Entries supplied:

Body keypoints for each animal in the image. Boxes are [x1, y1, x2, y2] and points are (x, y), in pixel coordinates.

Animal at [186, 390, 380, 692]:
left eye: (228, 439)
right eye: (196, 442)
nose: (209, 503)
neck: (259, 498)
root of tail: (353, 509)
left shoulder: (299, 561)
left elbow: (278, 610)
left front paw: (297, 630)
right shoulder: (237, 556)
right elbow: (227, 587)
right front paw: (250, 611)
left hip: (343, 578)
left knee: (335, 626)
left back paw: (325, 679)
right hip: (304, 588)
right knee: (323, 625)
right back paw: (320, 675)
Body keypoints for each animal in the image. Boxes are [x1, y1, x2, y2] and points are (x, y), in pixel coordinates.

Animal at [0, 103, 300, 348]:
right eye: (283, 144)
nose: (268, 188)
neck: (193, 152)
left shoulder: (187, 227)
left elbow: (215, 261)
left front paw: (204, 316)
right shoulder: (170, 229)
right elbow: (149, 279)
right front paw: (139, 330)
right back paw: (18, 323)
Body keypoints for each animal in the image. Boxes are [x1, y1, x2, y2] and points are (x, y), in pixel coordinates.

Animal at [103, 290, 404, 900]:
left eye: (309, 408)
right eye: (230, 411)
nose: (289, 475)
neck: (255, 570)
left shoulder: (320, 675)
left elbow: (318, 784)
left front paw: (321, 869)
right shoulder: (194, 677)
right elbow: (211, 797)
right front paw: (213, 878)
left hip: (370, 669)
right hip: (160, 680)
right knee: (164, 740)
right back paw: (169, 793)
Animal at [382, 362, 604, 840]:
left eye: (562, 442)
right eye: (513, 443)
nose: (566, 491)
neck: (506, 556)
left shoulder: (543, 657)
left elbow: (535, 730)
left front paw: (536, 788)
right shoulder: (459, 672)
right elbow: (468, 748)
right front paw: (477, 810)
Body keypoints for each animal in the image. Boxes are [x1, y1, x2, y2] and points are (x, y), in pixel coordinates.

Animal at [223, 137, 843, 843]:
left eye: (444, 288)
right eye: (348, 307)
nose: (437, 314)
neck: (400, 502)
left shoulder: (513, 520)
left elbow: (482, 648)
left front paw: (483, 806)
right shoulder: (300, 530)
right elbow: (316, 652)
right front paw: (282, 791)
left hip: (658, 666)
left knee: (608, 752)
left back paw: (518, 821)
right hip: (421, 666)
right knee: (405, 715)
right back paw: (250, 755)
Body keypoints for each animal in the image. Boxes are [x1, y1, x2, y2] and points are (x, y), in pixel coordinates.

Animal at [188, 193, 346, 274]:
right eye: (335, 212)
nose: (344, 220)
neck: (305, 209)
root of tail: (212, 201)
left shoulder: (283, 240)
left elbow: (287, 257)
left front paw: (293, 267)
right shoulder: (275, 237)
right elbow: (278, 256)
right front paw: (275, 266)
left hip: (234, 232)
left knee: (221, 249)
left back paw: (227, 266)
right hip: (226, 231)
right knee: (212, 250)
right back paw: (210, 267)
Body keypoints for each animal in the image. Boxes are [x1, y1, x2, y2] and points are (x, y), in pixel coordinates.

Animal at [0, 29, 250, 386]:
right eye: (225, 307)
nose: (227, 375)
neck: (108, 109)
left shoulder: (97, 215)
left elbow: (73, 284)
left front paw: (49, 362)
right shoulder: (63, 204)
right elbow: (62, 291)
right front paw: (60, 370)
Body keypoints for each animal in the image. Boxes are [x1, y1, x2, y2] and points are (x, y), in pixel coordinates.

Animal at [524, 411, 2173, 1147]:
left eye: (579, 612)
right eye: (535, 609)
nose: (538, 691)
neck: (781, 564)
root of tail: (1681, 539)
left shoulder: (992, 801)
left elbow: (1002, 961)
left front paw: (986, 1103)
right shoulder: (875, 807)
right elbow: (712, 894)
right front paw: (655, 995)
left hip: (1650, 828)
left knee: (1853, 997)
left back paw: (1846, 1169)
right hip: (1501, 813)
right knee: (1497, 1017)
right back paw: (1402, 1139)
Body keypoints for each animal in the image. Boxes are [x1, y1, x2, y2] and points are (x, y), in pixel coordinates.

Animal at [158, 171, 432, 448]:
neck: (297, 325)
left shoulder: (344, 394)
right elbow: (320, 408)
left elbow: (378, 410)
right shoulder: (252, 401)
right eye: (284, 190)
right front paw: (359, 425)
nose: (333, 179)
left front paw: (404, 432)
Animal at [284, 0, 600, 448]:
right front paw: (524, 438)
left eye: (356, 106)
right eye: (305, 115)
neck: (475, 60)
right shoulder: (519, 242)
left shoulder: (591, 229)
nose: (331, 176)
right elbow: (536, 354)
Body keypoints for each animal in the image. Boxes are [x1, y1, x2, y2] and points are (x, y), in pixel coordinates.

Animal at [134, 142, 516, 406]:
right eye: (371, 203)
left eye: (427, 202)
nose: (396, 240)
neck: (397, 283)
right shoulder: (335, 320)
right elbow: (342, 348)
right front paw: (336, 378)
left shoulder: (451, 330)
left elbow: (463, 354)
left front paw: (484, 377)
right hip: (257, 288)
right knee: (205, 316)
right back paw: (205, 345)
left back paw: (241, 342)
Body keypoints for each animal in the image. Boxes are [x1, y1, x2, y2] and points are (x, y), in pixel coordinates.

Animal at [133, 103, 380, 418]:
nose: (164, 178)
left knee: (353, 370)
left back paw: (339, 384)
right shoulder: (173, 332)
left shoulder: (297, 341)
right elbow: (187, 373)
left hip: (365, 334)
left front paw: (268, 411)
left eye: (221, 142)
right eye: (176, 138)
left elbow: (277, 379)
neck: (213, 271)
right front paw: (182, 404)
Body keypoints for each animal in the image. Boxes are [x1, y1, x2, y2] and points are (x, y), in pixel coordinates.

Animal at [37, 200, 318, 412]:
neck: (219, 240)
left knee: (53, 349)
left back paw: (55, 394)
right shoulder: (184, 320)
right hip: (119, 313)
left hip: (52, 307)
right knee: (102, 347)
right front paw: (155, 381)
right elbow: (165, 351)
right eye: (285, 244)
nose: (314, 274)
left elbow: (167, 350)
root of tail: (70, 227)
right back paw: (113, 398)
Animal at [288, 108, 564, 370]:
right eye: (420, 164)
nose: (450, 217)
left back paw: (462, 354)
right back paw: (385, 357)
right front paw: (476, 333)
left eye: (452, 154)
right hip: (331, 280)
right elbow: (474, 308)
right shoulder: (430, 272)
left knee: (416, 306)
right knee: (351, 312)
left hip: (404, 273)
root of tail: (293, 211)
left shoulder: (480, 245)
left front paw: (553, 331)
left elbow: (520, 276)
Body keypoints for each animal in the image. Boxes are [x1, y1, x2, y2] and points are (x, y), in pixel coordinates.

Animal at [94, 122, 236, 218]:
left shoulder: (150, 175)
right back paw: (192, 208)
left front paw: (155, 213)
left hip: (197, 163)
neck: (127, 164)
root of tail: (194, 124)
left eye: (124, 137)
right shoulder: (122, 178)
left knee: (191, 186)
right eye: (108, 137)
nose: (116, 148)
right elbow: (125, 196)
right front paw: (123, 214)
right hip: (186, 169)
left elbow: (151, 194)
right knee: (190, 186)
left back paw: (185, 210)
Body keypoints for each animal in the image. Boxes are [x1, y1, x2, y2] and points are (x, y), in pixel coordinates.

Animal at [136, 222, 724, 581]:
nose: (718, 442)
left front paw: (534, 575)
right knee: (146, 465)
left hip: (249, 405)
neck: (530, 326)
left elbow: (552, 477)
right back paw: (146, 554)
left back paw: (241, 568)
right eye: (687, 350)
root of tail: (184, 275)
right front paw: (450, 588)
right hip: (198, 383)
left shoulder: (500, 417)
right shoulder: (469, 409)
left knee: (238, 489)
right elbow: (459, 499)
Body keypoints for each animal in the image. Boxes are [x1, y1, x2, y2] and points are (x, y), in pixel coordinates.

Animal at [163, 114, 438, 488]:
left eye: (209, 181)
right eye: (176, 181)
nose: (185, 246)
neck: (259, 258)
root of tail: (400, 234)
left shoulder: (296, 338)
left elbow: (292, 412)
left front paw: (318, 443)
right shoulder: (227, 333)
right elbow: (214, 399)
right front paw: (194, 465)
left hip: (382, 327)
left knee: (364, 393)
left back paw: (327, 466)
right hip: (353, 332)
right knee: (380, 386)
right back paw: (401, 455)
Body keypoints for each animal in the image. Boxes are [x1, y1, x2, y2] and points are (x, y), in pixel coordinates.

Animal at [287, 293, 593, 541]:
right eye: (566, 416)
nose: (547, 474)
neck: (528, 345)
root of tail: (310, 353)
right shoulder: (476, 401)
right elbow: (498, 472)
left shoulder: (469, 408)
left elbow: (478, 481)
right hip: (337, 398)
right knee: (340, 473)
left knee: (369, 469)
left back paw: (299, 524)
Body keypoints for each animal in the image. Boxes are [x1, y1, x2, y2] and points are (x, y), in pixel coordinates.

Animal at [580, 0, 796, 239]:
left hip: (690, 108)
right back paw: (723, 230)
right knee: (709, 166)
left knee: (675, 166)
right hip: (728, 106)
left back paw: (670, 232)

What to do: Provide the count of lines above containing "tail", without any added words.

Answer for the task: 9